Advanced Television

Students put new twist on anti-piracy adverts

October 26, 2012

By Colin Mann

In recognition of the fact that research shows that nearly half of young men access some of their entertainment from unauthorised sources, pro-copyright consumer education body The Industry Trust for IP Awareness is supporting the efforts of two young design students from London who have created an innovative take on anti-piracy advertising for the UK film, TV and video industry.

Leighton Pountney and Omri Dvir will see their idea brought to life in outdoor advertising UK-wide, as well across the Internet from October 26. Called ‘All for the Price of a Ticket’, their idea uses till receipts – with a twist – to celebrate the entertainment value behind the purchase price of a DVD, download or cinema ticket.
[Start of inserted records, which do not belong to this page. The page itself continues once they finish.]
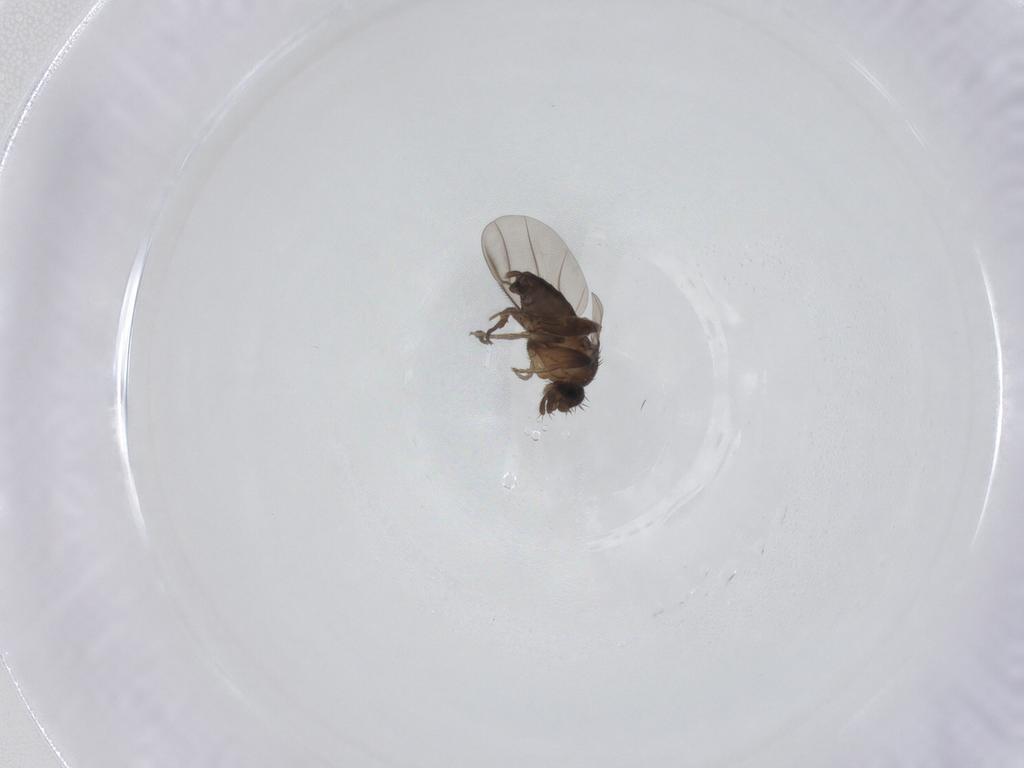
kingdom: Animalia
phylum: Arthropoda
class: Insecta
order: Diptera
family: Phoridae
The campaign has been brought to life in the form of a film quiz called ‘Riddle Me Th?s’, which features giant receipts, each offering the public the chance to solve clues to great films at, the UK search engine for official film, TV and video.

A host of screen stars are supporting the approach, including BAFTA award winner Adam Deacon and film and TV actress Gemma Atkinson. Their favourite films feature as riddles in the campaign, alongside clues from other film and TV experts, including film critics and bloggers.
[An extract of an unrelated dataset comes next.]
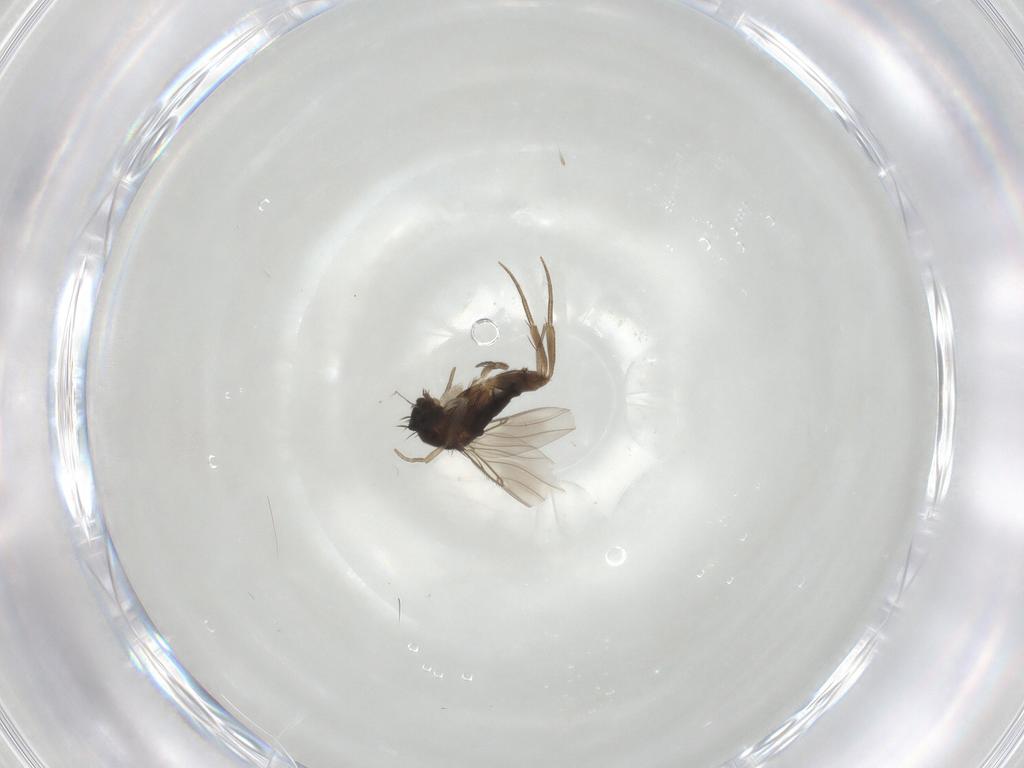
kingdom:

Deacon said that with so much time, energy and passion going into making films and TV shows, it was always disappointing if people choose not to pay for your work. “It’s great to see a campaign that celebrates the entertainment value you get back from your DVD, download or cinema ticket,” he added.
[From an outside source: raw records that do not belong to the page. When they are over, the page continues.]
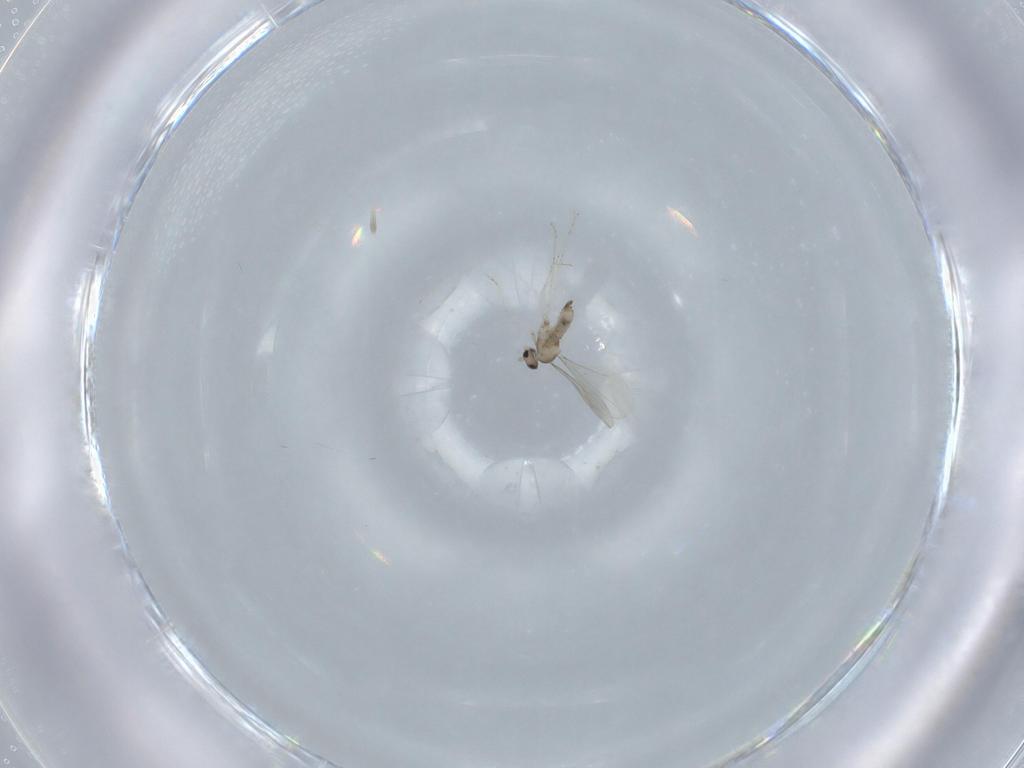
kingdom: Animalia
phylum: Arthropoda
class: Insecta
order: Diptera
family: Cecidomyiidae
Atkinson said it was “refreshing” to see the industry creating a campaign like this with the young people it hopes to inspire. “The riddle element is a great way to get people thinking about how film and TV makes you feel – and whether that feeling is something worth paying for,” she said.

The students behind the campaign first submitted their idea to the YCN Annual Student Awards, which spotlight young talent by challenging students to answer a live creative brief. The Industry Trust for IP Awareness, which commissioned an anti-piracy brief for the 2012 Awards, spotted the potential of the concept – and is working with its industry partners to bring it to life.

Dvir said that he and Poultney wanted to get across the point that the price of your film or TV show is great value for all the enjoyment you get in return. “You get magical worlds, futuristic technology, great memories and of course countless pub conversations,” he noted.

Liz Bales, Director General of The Industry Trust for IP Awareness, which commissioned the campaign on behalf of the UK film, TV and video industry, said that research indicated that nearly half of young men today access some of their entertainment from unauthorised sources. “So who better to take inspiration from than the generation of people we are hoping to reach,” she suggested.

The new advertising will form part of the UK film, TV and video industry’s ‘Moments Worth Paying For’ campaign, which spans cinema, outdoor advertising, PR and social media. It will feature in Clear Channel advertising spaces UK-wide from October 27 as well as on and a wealth of other film and TV industry websites.